Except that I saw the first error within days. I was rerunning the checksum program to test something unrelated, and between two consecutive runs, the checksum of one of the ripped files changed. As far as I know, nothing was writing to that drive, let alone to that file. That was on the drive that the file was originally ripped from. The checksum of that file had been computed at least three times before. The mirrored copy (on another machine), still had the original checksum, and comparing the files showed one byte in the middle had changed. Not by one bit, or by any obvious pattern. Just changed. The file displayed the new checksum consistently over several runs of the program. So, I copied over the mirrored file, and reran the checksum overnight. The next morning, both the original file and mirrored-restored copy had the original checksum. Creepy, huh? My best guess is that there was an uncorrected disk read error or some error in memory. The main-memory disk cache was large enough that the file might not have been reread from disk until the overnight run, which read ~300GB, more than enough to flush every cache. Or, maybe the error was persistent, and I accidentally copied the restored file over the bad one. No way to be sure.
So, now, a couple days later, I haven't seen any problems with that file. I created a third mirror (part of my plan even before the first failure) and ripped a whole bunch more files. As part of maintaining the mirrors, I've been copying a lot of files back an forth with a combination of rsync, Windows shares, and Samba. Last night, I ran the checksum program on two copies and got a different set of errors on each. In both cases, the errors are in previously untested copies, rather than the originals, so for these, I'm suspecting errors in the network hardware or drivers (I can't imagine both rsync and Windows sharing having data corruption issues).

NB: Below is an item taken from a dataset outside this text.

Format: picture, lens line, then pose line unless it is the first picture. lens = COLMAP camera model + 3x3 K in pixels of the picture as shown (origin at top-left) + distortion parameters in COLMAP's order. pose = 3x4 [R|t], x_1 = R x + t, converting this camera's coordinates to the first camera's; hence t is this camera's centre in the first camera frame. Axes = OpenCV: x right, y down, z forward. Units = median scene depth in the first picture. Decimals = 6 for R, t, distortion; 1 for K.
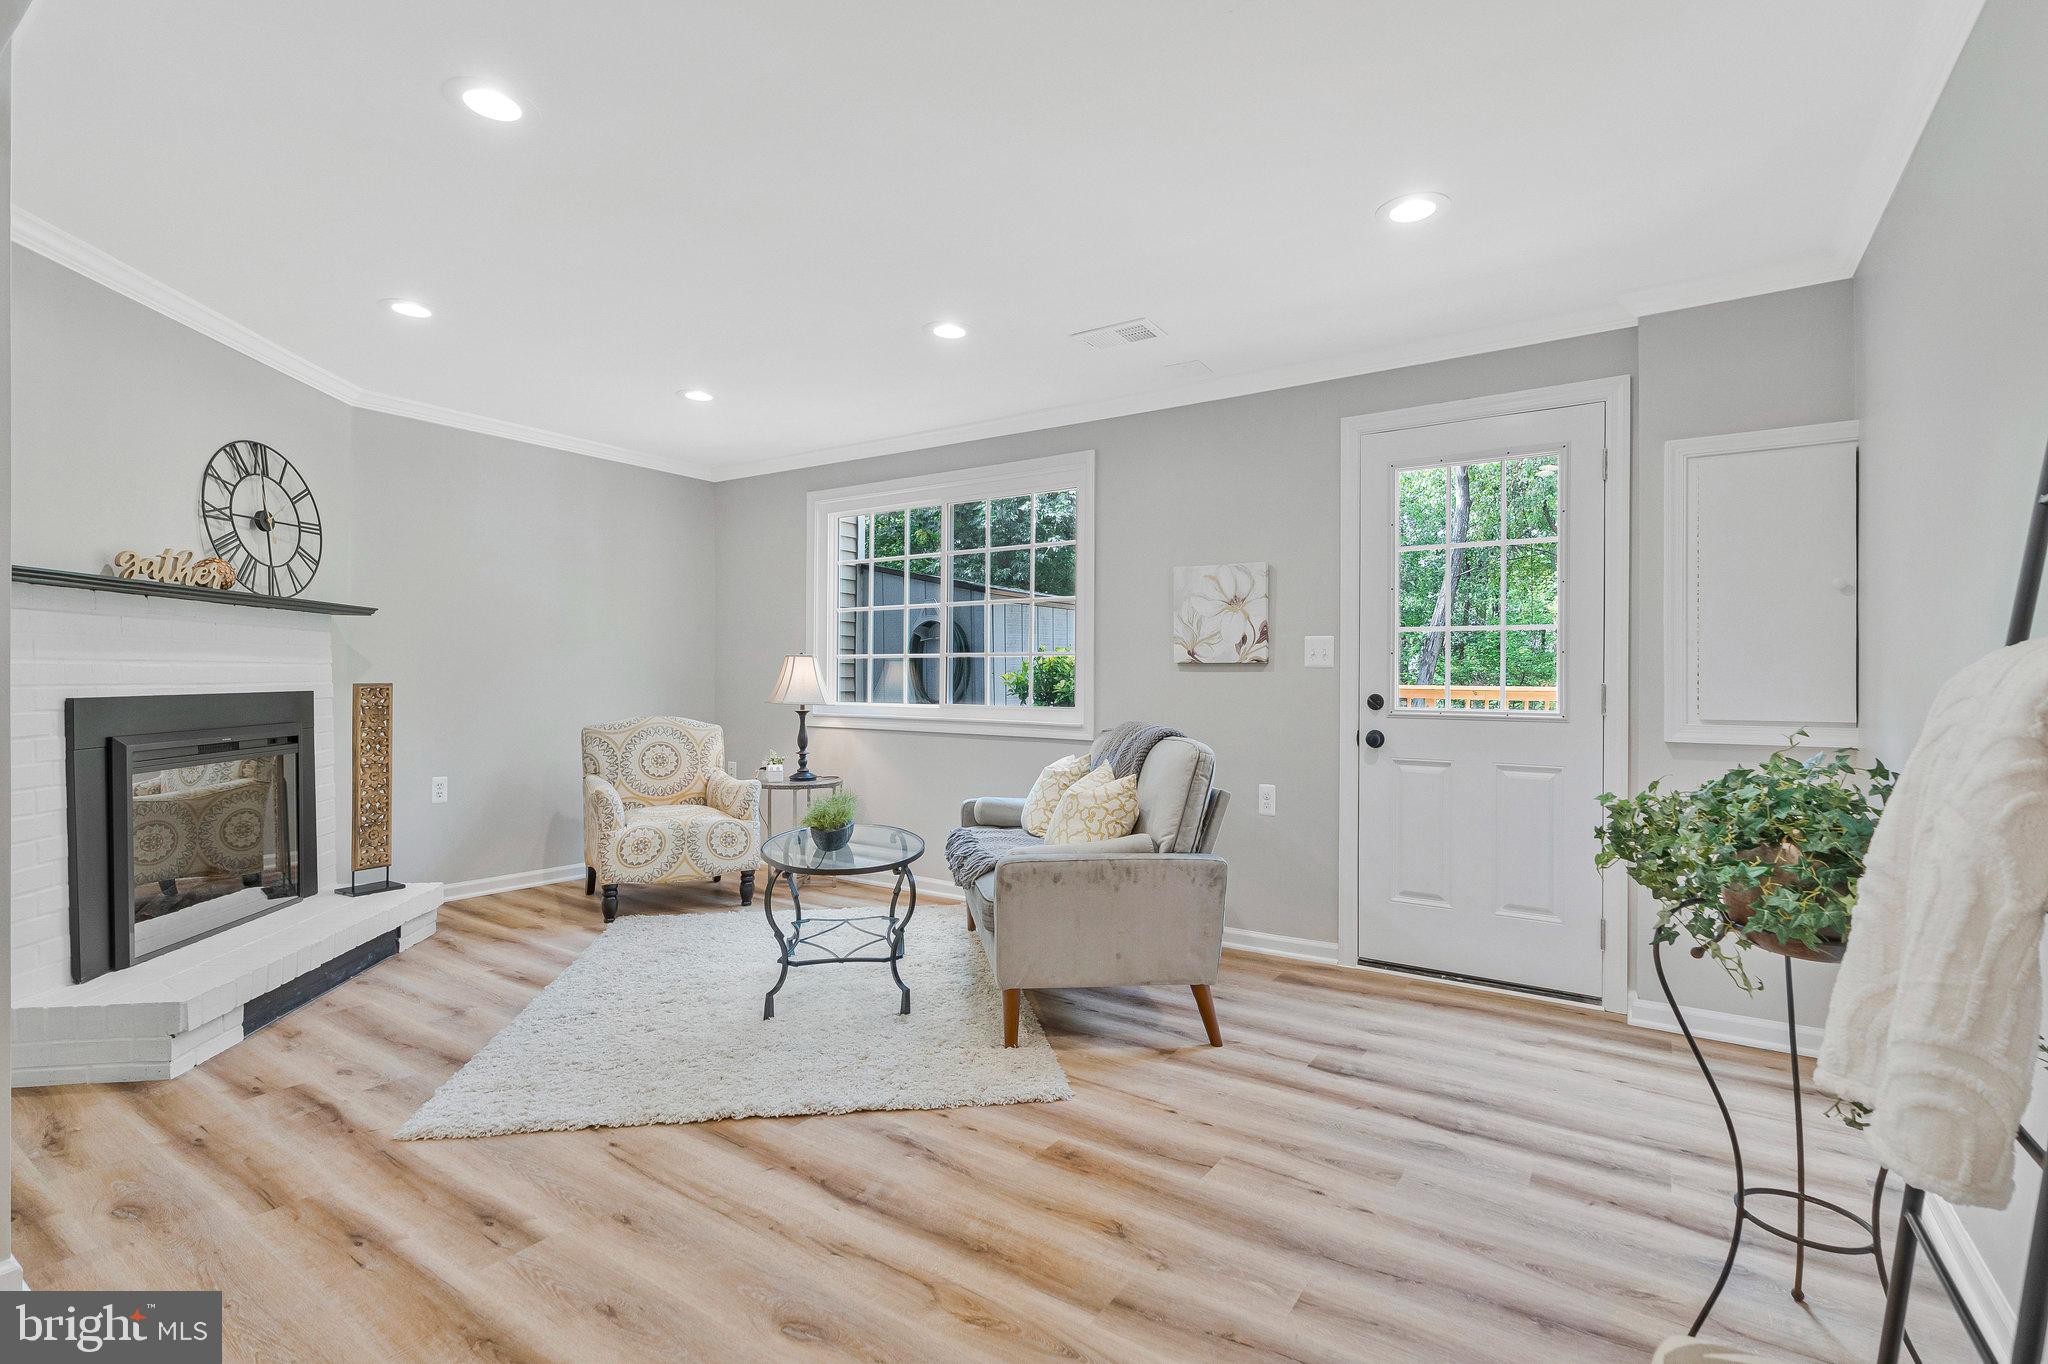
lens RADIAL K [[944.1, 0, 1016.0], [0, 944.1, 668.9], [0, 0, 1]] dist [0.003453, 0.000449]
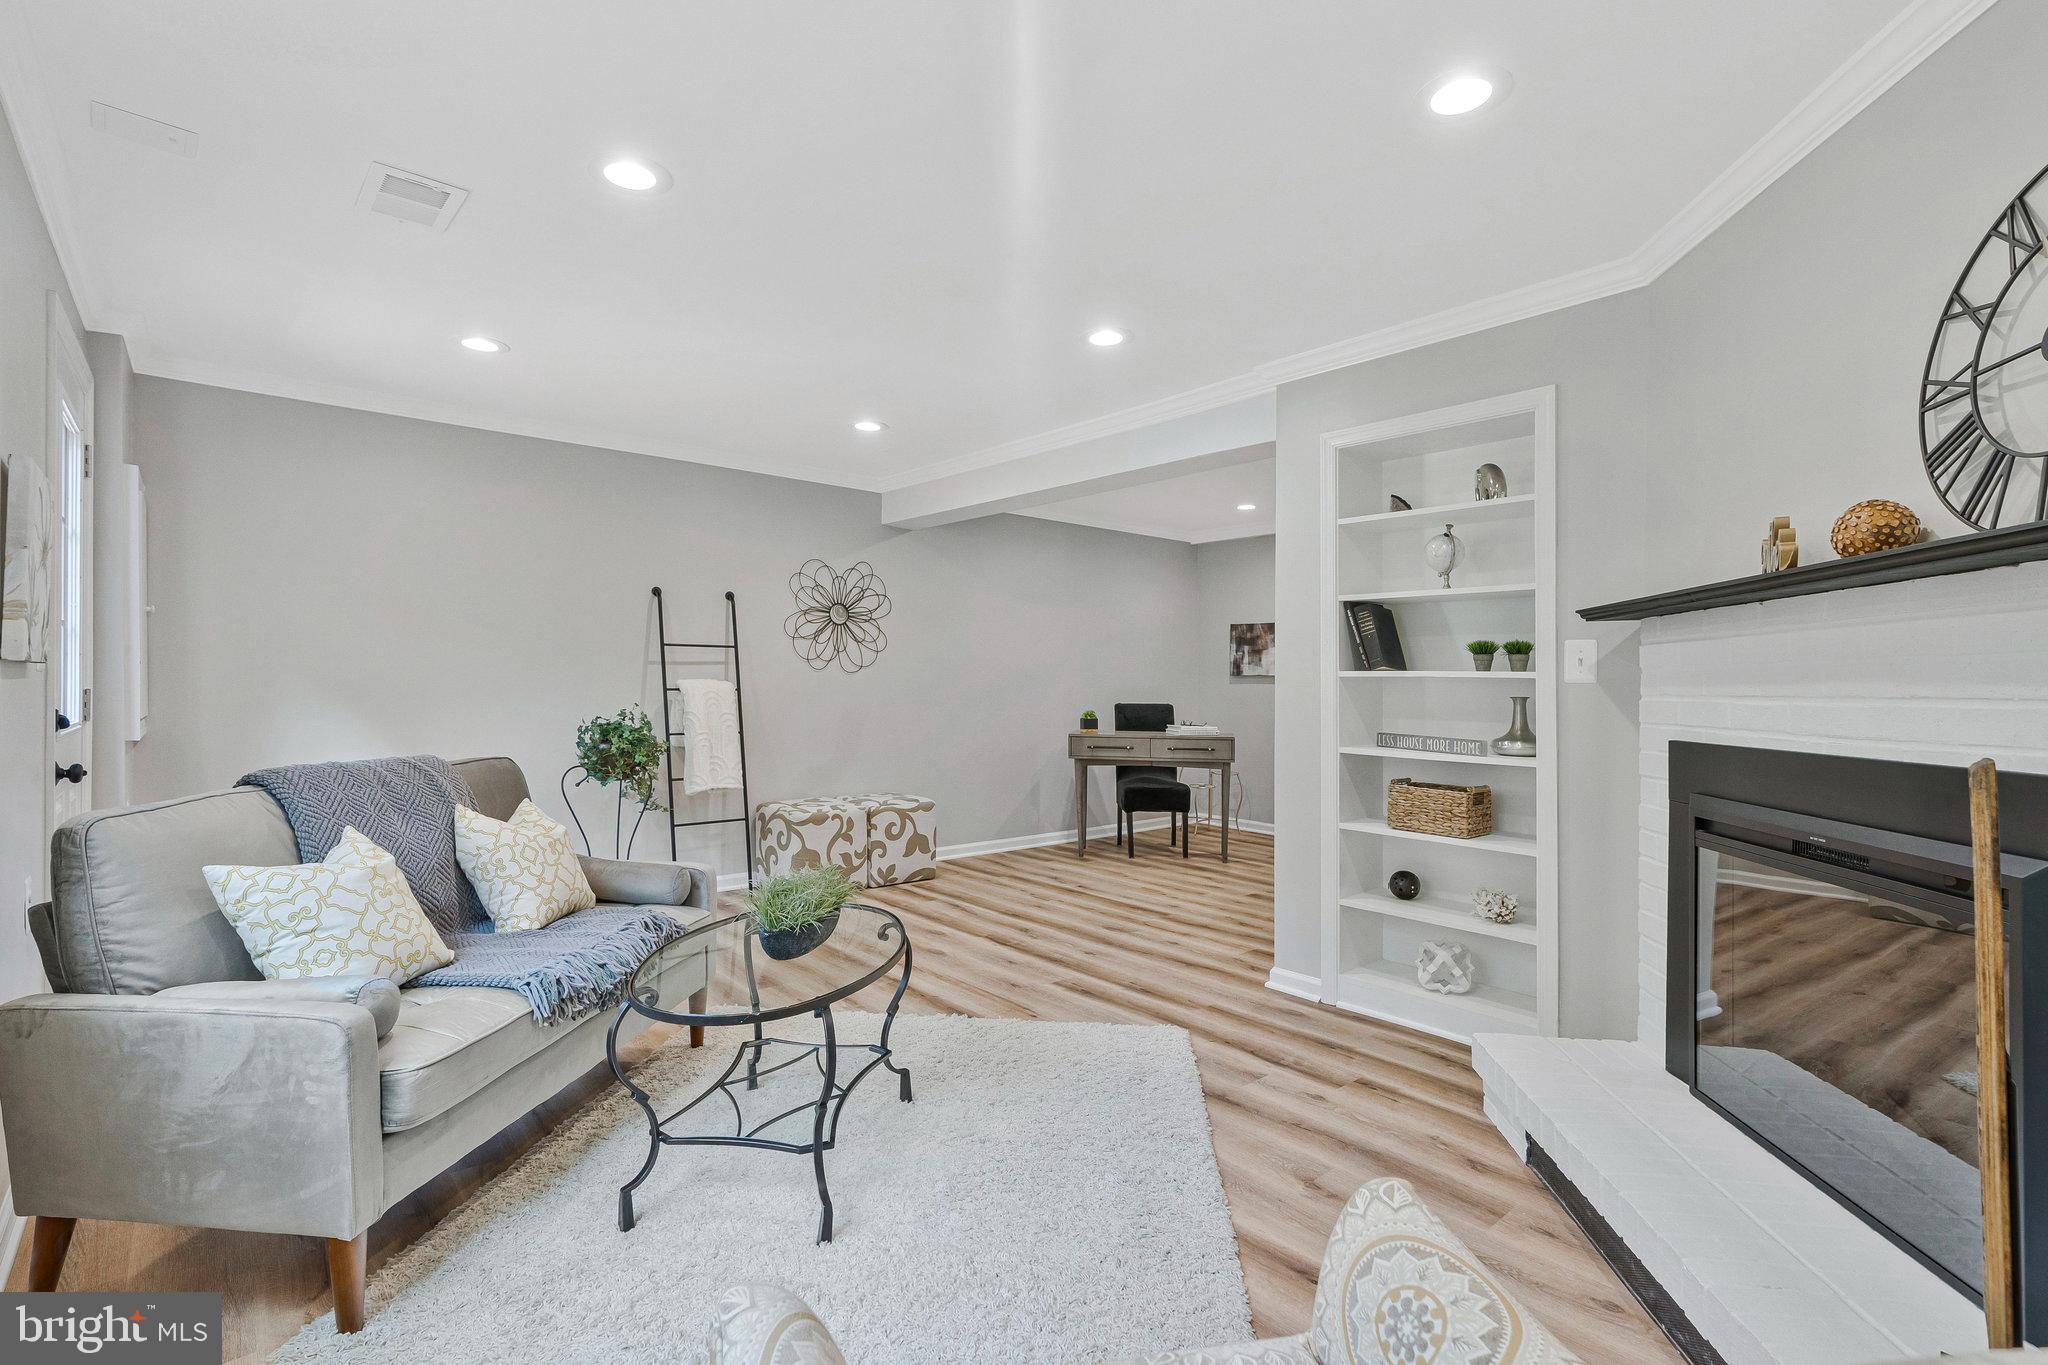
lens RADIAL K [[941.2, 0, 1017.6], [0, 941.2, 698.7], [0, 0, 1]] dist [-0.000297, -0.000074]
pose [[-0.966094, -0.014702, 0.257773, -0.666170], [-0.012077, 0.999858, 0.011762, -0.008076], [-0.257910, 0.008250, -0.966134, 2.089507]]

The only things preventing me from freaking out are the statistics and consequences. Maybe twenty bad bytes out of several terrabytes of reads and transfers. Over the past decade, I probably haven't done more than 10 times that. So, assuming constant error rates, probably less than a kilobyte of damage has been done. The overwhelming majority of files I have are stuff that wouldn't be seriously affected by one byte errors. MPEG2s video, mp3s, game media, etc. If it hit an executable, it would probably just result in occasional crashes, which I probably would blame on crappy programming. Most documents I have are things I'll never look at again, like old class work. The only things way I could imagine it causing financial loss would be corrupting a file that stores some investment cost basis, causing me to pay some extra tax. But if it was off by much I'd probably notice. So, I'll probably try to expand my checksuming/mirroring process to other files over time, but for the most part, I'm probably just going to bury my head in the sand and ignore it.
Anyway, is this something any of you have come across before? Are you just living with it, or do you have some kind of backup and verification procedures to mitigate it?